▶ _To be done_
Change every "localhost" to "127.0.0.1" in the records below, keeping the rest of the lines the same and leaving out the pictures.

▶ _Information shown_

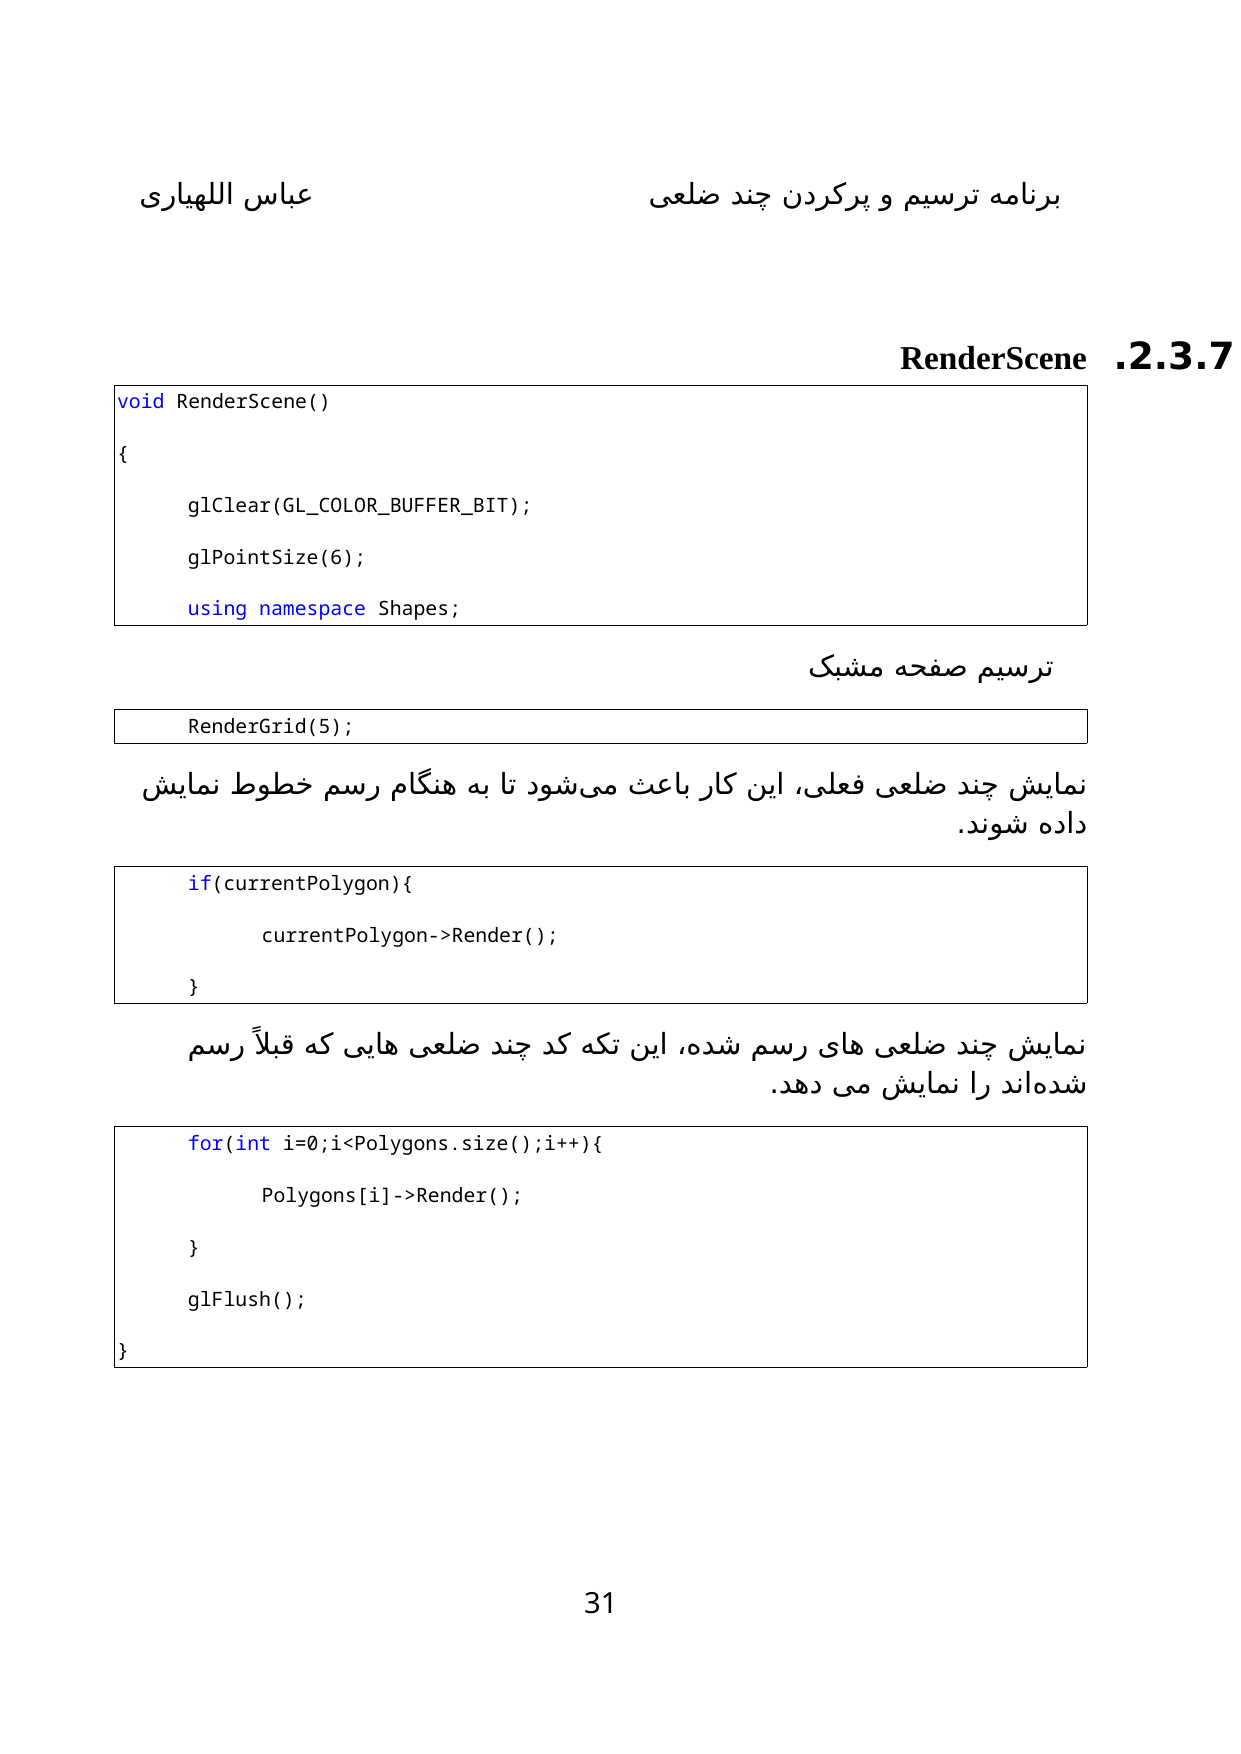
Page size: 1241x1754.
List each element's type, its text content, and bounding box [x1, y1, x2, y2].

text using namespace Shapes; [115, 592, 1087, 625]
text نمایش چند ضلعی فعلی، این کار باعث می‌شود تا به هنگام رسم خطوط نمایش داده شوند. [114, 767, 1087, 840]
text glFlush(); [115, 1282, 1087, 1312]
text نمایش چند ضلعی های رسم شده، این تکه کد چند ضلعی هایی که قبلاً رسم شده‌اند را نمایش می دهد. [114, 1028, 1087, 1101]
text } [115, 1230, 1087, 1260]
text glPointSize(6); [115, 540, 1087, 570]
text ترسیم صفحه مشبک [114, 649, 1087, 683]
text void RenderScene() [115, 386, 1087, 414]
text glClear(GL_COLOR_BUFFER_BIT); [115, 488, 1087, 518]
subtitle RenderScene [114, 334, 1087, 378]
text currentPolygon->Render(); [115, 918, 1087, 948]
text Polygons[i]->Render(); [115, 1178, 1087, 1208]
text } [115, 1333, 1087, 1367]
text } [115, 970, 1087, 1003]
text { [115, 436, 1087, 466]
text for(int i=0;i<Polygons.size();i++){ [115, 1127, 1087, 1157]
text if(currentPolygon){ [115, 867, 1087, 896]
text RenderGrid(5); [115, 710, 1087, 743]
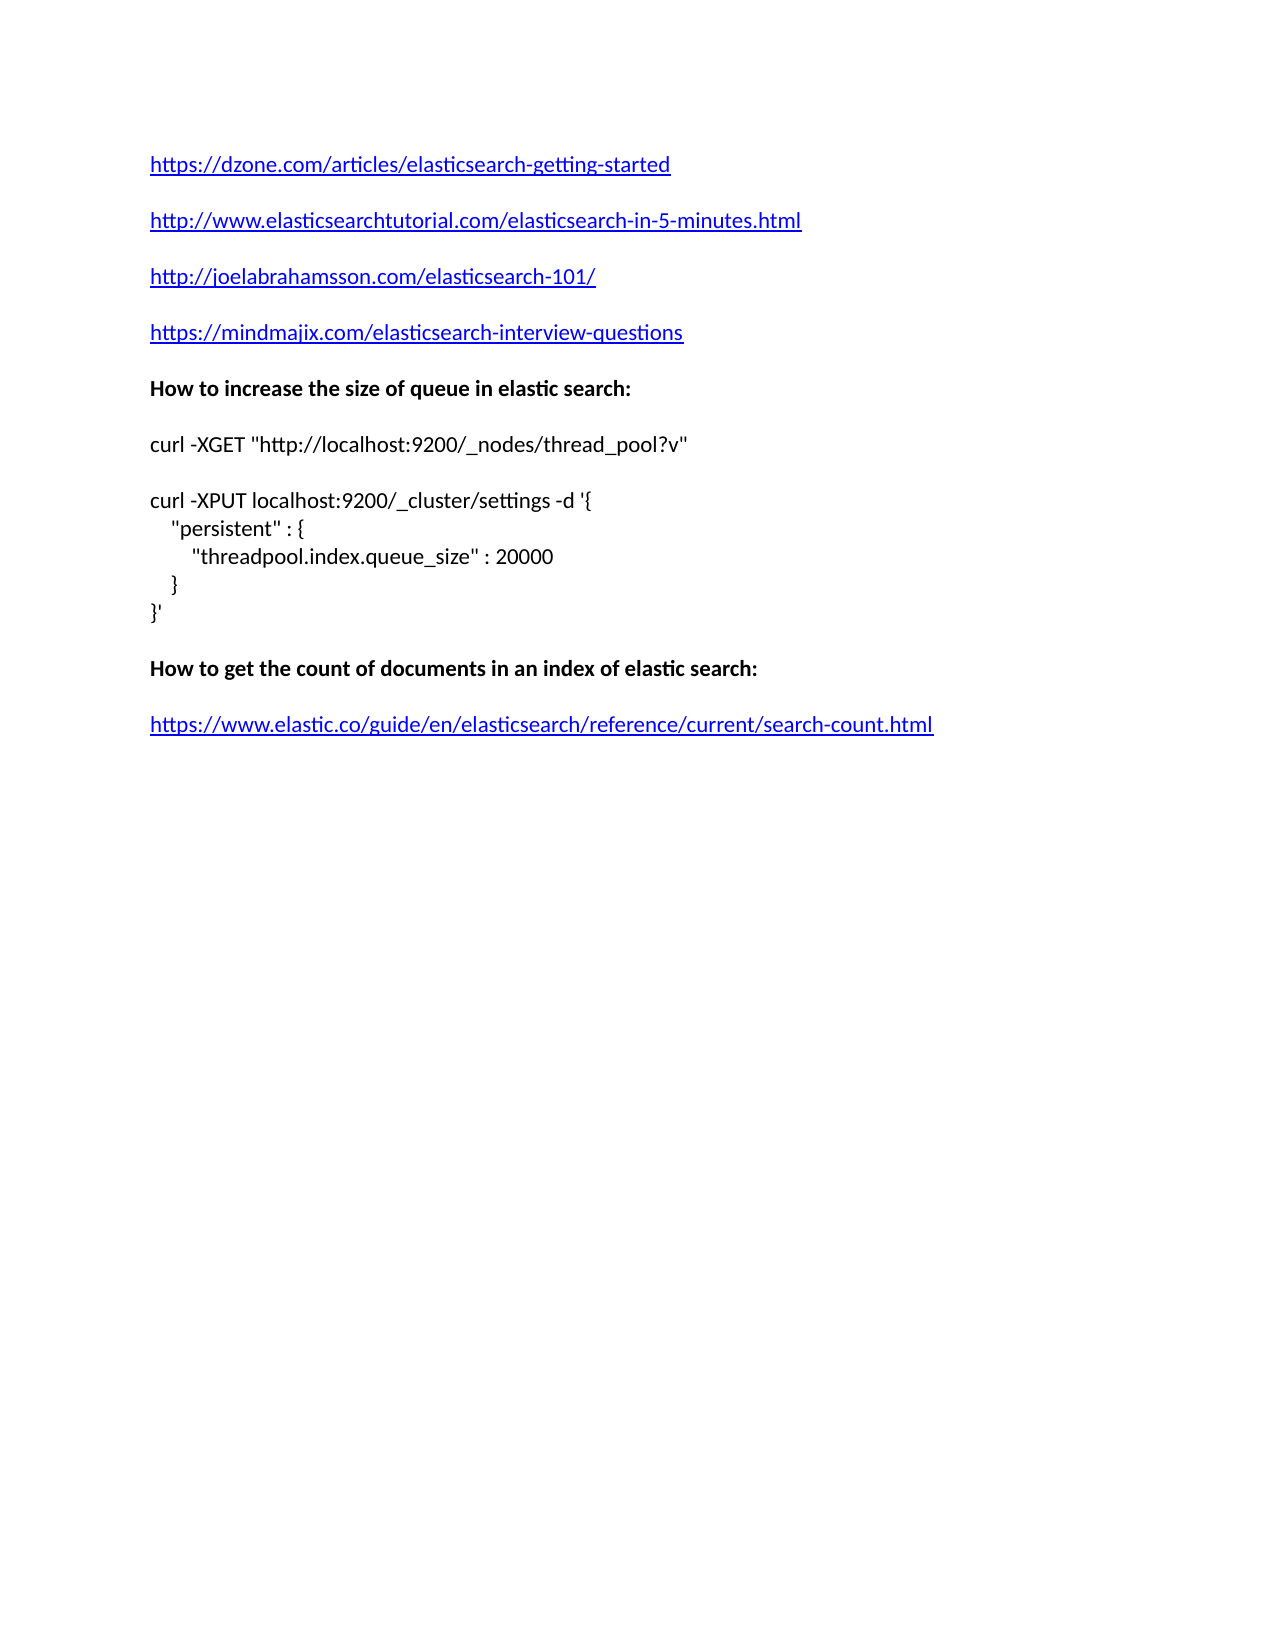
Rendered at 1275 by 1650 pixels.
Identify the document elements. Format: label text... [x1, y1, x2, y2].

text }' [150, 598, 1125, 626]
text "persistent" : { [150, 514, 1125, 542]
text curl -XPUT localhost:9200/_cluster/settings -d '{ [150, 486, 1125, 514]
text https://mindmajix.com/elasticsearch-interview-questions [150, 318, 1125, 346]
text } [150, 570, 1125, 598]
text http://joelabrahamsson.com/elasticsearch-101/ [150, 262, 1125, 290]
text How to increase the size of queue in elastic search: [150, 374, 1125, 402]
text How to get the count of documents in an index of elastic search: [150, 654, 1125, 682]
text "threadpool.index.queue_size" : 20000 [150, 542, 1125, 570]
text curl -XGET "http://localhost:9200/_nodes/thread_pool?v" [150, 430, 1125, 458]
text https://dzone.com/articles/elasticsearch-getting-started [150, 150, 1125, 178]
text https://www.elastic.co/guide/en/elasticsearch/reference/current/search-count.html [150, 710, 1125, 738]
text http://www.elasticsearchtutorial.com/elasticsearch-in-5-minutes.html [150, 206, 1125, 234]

▶ _Response to this exercise_
Page size: 1241x1754.
List each element's type, its text content, and bounding box [x1, y1, x2, y2].

text using namespace Shapes; [115, 592, 1087, 625]
text نمایش چند ضلعی فعلی، این کار باعث می‌شود تا به هنگام رسم خطوط نمایش داده شوند. [114, 767, 1087, 840]
text glFlush(); [115, 1282, 1087, 1312]
text نمایش چند ضلعی های رسم شده، این تکه کد چند ضلعی هایی که قبلاً رسم شده‌اند را نمایش می دهد. [114, 1028, 1087, 1101]
text } [115, 1230, 1087, 1260]
text glPointSize(6); [115, 540, 1087, 570]
text ترسیم صفحه مشبک [114, 649, 1087, 683]
text void RenderScene() [115, 386, 1087, 414]
text glClear(GL_COLOR_BUFFER_BIT); [115, 488, 1087, 518]
subtitle RenderScene [114, 334, 1087, 378]
text currentPolygon->Render(); [115, 918, 1087, 948]
text Polygons[i]->Render(); [115, 1178, 1087, 1208]
text } [115, 1333, 1087, 1367]
text } [115, 970, 1087, 1003]
text { [115, 436, 1087, 466]
text for(int i=0;i<Polygons.size();i++){ [115, 1127, 1087, 1157]
text if(currentPolygon){ [115, 867, 1087, 896]
text RenderGrid(5); [115, 710, 1087, 743]
Rendered at 1275 by 1650 pixels.
Identify the document elements. Format: label text... [x1, y1, x2, y2].

text }' [150, 598, 1125, 626]
text "persistent" : { [150, 514, 1125, 542]
text curl -XPUT 127.0.0.1:9200/_cluster/settings -d '{ [150, 486, 1125, 514]
text https://mindmajix.com/elasticsearch-interview-questions [150, 318, 1125, 346]
text } [150, 570, 1125, 598]
text http://joelabrahamsson.com/elasticsearch-101/ [150, 262, 1125, 290]
text How to increase the size of queue in elastic search: [150, 374, 1125, 402]
text How to get the count of documents in an index of elastic search: [150, 654, 1125, 682]
text "threadpool.index.queue_size" : 20000 [150, 542, 1125, 570]
text curl -XGET "http://127.0.0.1:9200/_nodes/thread_pool?v" [150, 430, 1125, 458]
text https://dzone.com/articles/elasticsearch-getting-started [150, 150, 1125, 178]
text https://www.elastic.co/guide/en/elasticsearch/reference/current/search-count.html [150, 710, 1125, 738]
text http://www.elasticsearchtutorial.com/elasticsearch-in-5-minutes.html [150, 206, 1125, 234]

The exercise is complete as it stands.